Yo no conocía al único varón de Joaquín Moeckel. Pero me encontré con un cromo, uno de esos niños propios de películas americanas, guapísimo, rubio y con ojos azules, de los que ocupan justificadamente la pantalla a base de primerísimos planos. Comprenderán que un cámara se frota las manos cuando la realidad le sirve la fotogenia perfecta, la estética sin la cual y por mucho que se esfuerce en su trabajo se queda a medio gas en los resultados. Pero iba a estar todo. Desde el protagonista hasta los elementos ambientales más adecuados.
Como empezaríamos por los momentos en que padre e hijo se vestirían de acólito y nazareno en el domicilio familiar, hay que aclarar que la casa de Moeckel, una amplia vivienda de varias plantas en el corazón del barrio del Arenal, favorecía extraordinariamente la atmósfera requerida para semejante ritual. Sí, ritual. Porque, explico para aquellos que me leen desde muy lejos de nuestra tierra, vestirse de nazareno en Sevilla es un preludio oculto e íntimo de cada tarde de la Semana Santa. El hogar de cada cual lo guarda y preserva de las calles y sus bullas.
Hay algo de sacristía en las habitaciones donde se hace, en este caso el dormitorio de Joaquín Moeckel. Si me apuran, ya que se trata de una casa muy cerca de la Real Maestranza, también se respira un cierto clima semejante al de la ceremonia con que un torero se coloca su traje de luces. Incluso el beso a las medallas, inmediatamente antes de colgarlas al cuello, evoca el que un diestro da a las estampas de su capilla. Hasta la palabra suerte persigue redondear una sucesión de momentos tan trascendentes como ilusionantes. Parecería la única ocasión en la que es posible la felicidad mientras la muerte y la vida se estrechan las manos. Pero es que la cara de gozo de un niño con su padre es el contrapunto que espera a un Cristo fallecido sobre el regazo de la Piedad. Nada guardaría relación entre esa alegría y un Calvario si no fuera porque estamos en Sevilla. Y ahí empieza una de las primeras dificultades que encuentran los extraños a nuestra naturaleza para poder comprendernos. Ahí empiezan las preguntas sobre las aparentes y escandalosas contradicciones de una ciudad única. Joaquín Moeckel, aun con su ascendencia germana, está hecho para ella. Y en esos momentos se encuentra edificando también para Sevilla el alma de su hijo.

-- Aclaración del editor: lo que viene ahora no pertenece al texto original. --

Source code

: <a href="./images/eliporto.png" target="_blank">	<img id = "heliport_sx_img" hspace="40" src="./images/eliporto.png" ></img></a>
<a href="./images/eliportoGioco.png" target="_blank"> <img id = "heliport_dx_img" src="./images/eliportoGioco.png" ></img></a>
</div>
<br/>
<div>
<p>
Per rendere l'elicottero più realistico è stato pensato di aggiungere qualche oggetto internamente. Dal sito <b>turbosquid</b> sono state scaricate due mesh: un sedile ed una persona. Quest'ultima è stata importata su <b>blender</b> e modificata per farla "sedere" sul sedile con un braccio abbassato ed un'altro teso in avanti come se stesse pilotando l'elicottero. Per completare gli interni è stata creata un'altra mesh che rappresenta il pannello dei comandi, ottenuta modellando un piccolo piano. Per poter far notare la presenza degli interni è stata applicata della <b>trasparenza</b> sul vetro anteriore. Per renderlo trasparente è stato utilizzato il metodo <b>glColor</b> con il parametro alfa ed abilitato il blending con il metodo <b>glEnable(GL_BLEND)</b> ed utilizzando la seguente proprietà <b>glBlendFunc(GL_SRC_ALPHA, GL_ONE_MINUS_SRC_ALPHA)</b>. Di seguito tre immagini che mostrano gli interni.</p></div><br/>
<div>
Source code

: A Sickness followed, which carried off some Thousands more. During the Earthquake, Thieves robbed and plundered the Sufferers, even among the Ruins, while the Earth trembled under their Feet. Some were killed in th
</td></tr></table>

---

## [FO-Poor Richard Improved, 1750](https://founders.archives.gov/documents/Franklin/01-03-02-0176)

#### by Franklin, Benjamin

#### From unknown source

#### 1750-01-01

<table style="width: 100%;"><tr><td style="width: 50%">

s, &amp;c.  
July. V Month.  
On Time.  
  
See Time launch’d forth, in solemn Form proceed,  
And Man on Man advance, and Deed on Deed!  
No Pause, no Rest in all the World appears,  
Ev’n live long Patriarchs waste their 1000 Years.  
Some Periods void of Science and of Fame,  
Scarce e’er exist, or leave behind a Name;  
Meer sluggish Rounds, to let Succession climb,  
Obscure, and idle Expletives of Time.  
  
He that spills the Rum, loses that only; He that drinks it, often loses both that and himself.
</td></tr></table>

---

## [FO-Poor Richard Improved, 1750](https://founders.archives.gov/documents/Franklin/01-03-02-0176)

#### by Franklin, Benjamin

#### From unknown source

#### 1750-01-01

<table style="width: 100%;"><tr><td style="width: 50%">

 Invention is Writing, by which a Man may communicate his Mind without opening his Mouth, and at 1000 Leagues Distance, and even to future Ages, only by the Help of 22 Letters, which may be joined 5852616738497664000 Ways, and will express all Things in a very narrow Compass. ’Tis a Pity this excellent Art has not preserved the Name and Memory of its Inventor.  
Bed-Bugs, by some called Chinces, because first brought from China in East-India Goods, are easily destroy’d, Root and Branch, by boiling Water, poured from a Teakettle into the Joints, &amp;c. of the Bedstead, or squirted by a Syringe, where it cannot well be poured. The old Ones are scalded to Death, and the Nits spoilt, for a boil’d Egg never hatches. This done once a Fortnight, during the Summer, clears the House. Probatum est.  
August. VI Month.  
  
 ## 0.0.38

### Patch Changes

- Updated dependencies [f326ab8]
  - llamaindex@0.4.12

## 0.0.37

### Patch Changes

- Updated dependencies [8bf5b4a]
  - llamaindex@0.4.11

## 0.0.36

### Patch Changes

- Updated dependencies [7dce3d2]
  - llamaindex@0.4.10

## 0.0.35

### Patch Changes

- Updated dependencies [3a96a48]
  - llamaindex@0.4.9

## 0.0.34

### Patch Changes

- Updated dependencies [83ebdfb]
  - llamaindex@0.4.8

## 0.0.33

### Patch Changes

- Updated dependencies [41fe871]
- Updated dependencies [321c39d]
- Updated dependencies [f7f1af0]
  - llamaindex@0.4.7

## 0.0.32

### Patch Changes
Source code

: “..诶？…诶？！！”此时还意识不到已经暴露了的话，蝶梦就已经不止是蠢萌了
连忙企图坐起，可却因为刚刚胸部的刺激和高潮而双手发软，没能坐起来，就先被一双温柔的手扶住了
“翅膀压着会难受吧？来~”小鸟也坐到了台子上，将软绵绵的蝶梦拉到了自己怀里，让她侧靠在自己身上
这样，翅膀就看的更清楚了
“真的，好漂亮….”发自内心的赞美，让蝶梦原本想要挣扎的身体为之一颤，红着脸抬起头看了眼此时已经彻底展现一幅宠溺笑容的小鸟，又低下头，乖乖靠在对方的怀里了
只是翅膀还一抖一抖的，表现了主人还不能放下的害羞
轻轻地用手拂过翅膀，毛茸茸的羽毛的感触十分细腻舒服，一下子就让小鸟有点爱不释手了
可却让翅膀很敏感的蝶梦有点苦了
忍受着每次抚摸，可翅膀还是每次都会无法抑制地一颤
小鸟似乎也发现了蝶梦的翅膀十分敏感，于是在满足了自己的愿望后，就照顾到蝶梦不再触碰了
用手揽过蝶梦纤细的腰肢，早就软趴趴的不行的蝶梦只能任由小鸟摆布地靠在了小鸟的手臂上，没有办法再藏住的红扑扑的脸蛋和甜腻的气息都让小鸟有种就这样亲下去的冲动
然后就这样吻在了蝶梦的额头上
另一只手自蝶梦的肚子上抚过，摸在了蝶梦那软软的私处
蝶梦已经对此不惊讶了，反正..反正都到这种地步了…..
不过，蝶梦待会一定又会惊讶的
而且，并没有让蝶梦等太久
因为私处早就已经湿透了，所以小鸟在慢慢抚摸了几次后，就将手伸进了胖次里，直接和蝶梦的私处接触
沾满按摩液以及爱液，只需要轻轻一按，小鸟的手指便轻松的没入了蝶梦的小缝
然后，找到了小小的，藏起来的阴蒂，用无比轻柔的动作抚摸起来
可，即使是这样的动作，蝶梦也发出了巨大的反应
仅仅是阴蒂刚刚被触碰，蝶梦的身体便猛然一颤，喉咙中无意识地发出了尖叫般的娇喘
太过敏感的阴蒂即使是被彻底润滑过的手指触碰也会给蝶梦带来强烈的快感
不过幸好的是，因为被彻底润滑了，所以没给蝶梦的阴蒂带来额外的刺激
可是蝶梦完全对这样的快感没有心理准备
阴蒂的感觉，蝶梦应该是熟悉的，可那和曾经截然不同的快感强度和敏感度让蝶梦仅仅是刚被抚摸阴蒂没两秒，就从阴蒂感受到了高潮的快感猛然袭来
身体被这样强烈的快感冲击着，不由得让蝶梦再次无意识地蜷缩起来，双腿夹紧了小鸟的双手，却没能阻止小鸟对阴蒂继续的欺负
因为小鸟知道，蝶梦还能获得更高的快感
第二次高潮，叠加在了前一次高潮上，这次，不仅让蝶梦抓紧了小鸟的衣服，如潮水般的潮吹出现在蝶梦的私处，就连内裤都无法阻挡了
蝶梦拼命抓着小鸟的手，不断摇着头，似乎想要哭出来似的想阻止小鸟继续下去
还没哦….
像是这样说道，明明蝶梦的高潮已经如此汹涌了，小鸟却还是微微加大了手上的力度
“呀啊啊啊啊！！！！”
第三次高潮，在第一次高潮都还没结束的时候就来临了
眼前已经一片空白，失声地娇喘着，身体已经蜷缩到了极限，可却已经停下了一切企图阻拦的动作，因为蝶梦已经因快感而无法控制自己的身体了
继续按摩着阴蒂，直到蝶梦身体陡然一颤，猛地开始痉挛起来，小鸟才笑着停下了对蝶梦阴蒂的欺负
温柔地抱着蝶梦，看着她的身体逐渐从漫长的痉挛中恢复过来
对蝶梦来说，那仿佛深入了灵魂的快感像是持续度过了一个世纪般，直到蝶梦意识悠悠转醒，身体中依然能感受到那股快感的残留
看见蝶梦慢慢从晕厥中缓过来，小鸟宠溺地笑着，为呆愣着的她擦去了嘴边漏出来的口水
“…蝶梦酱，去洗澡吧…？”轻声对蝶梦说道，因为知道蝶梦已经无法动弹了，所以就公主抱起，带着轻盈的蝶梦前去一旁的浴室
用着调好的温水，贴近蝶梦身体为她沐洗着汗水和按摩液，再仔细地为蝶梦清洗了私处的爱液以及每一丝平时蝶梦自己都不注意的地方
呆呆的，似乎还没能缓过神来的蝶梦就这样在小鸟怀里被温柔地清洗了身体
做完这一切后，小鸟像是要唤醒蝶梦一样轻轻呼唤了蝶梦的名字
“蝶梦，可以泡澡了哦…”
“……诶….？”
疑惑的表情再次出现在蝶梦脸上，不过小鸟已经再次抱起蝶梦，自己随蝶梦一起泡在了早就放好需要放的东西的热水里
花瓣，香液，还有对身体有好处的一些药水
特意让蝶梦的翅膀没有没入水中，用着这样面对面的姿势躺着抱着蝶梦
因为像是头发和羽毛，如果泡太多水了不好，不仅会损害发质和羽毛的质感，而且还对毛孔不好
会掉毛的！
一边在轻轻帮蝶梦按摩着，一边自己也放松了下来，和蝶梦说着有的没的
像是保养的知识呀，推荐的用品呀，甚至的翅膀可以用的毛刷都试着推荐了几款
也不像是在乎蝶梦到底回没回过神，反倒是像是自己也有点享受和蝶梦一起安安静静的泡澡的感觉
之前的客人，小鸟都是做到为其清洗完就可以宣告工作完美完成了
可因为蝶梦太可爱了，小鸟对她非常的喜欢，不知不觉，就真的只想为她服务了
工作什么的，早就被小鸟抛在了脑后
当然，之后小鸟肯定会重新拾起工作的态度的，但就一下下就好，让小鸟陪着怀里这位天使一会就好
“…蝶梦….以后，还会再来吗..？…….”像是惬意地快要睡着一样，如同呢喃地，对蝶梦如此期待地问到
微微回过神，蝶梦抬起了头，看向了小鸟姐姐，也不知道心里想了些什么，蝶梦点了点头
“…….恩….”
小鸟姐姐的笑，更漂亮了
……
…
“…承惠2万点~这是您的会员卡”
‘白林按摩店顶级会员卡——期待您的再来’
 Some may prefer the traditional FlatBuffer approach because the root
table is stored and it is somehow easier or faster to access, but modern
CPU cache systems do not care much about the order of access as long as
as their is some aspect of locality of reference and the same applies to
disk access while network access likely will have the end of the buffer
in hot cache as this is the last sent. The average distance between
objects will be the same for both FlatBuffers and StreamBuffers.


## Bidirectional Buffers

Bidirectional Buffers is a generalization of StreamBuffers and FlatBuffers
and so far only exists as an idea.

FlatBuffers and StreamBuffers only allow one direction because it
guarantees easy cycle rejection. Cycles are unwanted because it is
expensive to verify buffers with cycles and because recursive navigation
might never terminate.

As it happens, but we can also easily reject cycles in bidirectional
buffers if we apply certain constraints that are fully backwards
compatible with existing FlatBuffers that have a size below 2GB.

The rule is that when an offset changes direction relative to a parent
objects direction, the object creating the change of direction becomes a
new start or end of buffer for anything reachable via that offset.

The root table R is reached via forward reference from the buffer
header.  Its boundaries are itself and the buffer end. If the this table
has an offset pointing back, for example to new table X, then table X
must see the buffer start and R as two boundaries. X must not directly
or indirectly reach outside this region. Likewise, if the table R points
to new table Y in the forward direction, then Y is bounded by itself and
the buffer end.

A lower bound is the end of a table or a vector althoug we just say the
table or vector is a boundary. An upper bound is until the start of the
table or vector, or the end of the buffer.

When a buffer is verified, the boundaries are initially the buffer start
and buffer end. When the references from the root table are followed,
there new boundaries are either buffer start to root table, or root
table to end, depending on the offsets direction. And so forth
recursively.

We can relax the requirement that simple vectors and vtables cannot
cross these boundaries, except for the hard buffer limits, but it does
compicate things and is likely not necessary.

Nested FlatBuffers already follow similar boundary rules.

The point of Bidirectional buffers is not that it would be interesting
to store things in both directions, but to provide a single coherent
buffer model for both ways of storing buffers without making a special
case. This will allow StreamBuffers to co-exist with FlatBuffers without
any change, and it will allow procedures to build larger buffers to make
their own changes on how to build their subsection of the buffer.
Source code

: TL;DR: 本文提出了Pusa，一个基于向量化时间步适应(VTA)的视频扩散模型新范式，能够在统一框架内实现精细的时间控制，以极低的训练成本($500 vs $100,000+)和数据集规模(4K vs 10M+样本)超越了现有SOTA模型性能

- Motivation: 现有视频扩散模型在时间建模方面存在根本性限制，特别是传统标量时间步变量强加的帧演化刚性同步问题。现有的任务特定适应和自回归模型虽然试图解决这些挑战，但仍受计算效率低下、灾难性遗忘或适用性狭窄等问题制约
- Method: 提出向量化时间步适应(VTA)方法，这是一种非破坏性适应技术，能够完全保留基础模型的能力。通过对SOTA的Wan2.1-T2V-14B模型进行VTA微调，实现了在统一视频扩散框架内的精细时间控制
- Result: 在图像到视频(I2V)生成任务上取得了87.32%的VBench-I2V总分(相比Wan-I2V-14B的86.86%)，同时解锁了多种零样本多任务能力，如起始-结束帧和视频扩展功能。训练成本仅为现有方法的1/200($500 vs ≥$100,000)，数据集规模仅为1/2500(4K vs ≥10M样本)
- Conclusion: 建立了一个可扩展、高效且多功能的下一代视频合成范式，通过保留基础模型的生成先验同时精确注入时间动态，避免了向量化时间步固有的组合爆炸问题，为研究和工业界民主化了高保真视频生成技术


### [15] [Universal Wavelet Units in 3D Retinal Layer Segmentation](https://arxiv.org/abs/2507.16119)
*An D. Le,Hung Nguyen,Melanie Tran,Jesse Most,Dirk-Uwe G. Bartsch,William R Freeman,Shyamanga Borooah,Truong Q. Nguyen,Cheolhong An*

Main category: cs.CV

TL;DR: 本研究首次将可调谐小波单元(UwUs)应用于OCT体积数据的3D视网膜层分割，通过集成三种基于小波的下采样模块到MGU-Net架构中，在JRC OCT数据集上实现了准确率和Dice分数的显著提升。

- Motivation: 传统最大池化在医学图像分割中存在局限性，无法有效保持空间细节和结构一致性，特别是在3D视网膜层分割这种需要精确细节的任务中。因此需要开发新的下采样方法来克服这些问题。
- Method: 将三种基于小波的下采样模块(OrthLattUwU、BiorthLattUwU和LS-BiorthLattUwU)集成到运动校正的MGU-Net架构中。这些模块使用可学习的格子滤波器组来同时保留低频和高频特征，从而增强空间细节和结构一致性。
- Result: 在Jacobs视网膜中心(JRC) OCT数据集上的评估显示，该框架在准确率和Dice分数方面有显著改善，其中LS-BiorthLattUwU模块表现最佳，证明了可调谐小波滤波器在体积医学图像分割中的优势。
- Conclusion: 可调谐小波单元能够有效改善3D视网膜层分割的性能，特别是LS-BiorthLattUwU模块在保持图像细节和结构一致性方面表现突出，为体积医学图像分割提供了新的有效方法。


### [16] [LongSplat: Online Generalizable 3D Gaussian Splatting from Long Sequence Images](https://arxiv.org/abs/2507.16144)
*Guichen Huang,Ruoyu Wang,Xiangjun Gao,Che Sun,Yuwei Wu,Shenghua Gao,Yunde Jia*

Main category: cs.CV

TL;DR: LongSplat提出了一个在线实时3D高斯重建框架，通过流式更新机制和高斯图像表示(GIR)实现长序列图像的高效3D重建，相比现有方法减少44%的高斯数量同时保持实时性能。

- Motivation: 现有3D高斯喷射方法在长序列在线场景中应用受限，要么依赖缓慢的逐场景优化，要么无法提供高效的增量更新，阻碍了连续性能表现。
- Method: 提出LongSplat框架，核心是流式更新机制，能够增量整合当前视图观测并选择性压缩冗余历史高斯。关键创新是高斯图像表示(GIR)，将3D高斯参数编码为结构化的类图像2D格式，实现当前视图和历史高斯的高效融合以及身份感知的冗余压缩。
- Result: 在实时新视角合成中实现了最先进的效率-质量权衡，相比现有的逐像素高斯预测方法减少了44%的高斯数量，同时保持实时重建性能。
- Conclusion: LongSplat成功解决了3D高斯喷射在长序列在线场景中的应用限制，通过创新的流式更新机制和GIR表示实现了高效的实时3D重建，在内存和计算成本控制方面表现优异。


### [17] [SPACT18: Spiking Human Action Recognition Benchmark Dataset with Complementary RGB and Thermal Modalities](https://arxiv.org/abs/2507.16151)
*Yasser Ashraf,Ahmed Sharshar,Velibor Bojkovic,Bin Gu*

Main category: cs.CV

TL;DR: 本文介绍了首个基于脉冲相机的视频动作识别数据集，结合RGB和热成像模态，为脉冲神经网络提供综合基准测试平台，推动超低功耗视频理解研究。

Es un hombre singular como no hay dos. Y crea una especie de adicción de la amistad cuando te la brinda como lo ha hecho siempre conmigo. Le necesitas porque aprendes muchas cosas. No me asombra que un periodista todoterreno como José Félix Machuca escribiera sobre Moeckel nada menos que un libro titulado La fuerza de un carácter. Es energía pura, entusiasmo que se contagia, conciencia de tu privilegio de haberlo conocido, un máquina total de ideas rotundas y seguras; que tendrá sus puntos débiles, que los tiene, pero hasta por ellos es grande, le dan una personalidad mayúscula, igual que un interior conventual de Grosso vale tanto por sus luces como por sus sombras.
Todos saben en esa casa que algo importantísimo está sucediendo, en una hora temprana de la tarde de una relevancia incomparable con cualquier otra de cualquier otro día. Por eso ayudan al pequeño su madre y sus dos hermanas, Blanca y Marta. E incluso un testigo de excepción, una más de la casa, Rocío Herrera -la hija del famoso Carlos-.
Los exteriores se grabaron por distintos lugares del itinerario de las cofradías de Los Estudiantes y El Baratillo. Realmente quedó un testimonio tan denso como ágil de ritmo, en el que elegí como leitmotiv insuperable la música de Manuel Marvizón, interpretadas sus marchas por la Sinfónica de Bratislava, para dotar de factura cinematográfica al conjunto de las imágenes.
Al final de estas líneas, reveladoras de la identidad del nazareno y el monaguillo con los que ABC anunció el Pregón de la Semana Santa por Antonio Burgos, pido disculpas a Joaquín Moeckel, que en todo momento quiso descartar el más mínimo ánimo de exhibicionismo y vanidad. Sólo pensó en su hijo y supo calcular, más allá de un valor sentimental en la actualidad, la importancia que ese reportaje cobrará con el paso de los años. Yo comprendí, una vez más, porqué de la infancia recordamos de las madres, sobre todo los besos; y de los padres, las manos.